PROBLEM: Tally up the lines in the material where the word "findings" appears, then give the total and nothing else.
(RECORDS Opens)
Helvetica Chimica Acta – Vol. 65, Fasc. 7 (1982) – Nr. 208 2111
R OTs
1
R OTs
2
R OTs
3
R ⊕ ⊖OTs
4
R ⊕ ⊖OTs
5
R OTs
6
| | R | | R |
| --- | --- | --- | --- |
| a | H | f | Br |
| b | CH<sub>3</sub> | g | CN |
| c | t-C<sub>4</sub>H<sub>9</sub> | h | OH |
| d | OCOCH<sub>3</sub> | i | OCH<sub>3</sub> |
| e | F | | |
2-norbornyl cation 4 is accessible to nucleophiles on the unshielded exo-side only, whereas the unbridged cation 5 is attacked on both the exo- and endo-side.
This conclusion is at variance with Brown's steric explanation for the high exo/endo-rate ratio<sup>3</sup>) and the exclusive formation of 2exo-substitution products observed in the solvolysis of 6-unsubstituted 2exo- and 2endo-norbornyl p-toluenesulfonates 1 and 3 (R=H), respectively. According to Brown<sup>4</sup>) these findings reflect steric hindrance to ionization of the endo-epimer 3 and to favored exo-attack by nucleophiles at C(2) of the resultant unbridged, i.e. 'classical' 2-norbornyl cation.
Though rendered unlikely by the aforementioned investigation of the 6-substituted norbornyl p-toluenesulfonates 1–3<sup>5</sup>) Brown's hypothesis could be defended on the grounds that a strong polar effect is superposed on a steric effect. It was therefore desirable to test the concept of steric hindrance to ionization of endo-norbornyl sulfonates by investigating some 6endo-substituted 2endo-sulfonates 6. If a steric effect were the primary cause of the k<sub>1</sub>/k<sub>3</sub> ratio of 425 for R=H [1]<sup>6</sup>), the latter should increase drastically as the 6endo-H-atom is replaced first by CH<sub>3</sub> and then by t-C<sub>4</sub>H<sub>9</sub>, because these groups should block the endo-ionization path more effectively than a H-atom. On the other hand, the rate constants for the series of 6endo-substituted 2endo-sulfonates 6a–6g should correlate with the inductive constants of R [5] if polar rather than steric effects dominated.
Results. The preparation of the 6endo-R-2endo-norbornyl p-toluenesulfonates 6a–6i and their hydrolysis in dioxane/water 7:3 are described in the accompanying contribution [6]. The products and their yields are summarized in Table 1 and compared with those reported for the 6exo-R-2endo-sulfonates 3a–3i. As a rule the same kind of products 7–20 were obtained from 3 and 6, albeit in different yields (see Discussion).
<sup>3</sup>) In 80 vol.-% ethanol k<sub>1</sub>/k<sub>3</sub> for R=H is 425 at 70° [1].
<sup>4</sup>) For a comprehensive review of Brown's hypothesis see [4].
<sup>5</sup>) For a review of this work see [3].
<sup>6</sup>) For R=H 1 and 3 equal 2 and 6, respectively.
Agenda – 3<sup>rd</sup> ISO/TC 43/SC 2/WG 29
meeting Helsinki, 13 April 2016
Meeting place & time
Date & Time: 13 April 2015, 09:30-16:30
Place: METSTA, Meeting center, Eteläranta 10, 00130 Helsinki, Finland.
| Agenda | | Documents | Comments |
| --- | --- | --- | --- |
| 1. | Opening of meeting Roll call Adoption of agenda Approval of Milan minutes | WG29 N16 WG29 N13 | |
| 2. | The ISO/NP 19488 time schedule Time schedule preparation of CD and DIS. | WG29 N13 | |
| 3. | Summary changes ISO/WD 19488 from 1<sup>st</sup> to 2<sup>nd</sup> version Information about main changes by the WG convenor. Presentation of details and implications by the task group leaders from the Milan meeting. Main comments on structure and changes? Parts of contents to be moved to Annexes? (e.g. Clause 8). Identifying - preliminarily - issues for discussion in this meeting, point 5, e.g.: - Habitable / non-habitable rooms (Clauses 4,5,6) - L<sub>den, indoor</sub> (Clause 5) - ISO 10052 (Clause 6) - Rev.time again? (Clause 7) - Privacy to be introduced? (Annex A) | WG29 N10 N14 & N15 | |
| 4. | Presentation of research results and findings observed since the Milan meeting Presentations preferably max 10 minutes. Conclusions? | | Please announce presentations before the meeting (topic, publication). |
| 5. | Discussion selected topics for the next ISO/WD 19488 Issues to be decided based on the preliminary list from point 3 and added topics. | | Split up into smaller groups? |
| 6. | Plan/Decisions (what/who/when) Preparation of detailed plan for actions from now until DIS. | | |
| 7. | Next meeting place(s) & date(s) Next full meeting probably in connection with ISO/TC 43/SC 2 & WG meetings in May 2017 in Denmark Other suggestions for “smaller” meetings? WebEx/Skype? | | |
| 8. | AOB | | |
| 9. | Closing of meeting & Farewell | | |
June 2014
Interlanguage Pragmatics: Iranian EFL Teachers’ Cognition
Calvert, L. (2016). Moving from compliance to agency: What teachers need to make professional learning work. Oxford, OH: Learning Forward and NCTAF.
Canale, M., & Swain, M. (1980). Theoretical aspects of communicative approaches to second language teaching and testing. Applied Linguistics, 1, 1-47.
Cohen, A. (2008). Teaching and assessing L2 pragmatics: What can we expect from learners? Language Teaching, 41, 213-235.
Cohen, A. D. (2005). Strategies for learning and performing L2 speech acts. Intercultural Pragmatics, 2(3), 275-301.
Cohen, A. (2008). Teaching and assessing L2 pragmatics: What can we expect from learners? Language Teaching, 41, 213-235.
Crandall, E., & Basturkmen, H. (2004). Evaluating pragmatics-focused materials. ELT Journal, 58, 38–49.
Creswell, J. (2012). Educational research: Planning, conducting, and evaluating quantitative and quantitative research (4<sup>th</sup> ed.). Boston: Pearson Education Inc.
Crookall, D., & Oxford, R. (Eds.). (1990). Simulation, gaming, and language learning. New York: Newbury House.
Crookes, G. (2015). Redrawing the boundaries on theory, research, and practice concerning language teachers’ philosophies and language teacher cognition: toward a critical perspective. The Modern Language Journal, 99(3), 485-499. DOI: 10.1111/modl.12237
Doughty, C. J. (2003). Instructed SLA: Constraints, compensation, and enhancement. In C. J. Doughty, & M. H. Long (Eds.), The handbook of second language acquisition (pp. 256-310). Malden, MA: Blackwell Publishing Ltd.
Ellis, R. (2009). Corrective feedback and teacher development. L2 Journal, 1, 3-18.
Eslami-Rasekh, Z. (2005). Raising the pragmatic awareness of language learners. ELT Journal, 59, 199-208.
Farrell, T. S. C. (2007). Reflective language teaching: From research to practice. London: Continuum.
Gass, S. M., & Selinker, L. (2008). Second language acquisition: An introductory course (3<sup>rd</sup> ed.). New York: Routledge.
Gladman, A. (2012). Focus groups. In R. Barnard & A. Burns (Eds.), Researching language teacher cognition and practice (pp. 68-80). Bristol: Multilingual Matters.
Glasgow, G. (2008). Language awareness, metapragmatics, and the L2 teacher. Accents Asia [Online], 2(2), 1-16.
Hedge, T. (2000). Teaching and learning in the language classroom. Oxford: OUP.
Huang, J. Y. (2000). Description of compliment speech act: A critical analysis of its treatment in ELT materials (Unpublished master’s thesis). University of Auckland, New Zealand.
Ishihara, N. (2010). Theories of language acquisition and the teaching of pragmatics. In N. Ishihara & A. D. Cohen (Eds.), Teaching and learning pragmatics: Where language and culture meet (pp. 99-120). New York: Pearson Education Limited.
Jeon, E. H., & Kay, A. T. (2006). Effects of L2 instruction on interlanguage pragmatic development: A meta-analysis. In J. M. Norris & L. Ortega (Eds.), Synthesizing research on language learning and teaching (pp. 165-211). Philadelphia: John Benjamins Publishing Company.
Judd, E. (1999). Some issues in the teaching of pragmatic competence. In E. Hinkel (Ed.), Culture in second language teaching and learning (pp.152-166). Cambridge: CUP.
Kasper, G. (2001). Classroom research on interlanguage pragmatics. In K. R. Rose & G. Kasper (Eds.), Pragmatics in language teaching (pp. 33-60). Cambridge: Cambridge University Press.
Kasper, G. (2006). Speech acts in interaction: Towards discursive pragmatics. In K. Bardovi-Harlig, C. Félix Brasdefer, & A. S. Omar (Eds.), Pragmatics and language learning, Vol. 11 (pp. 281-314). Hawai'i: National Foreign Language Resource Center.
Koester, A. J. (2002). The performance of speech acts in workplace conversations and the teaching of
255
(RECORDS Closes)
OUTPUT OF THE EXERCISE: 2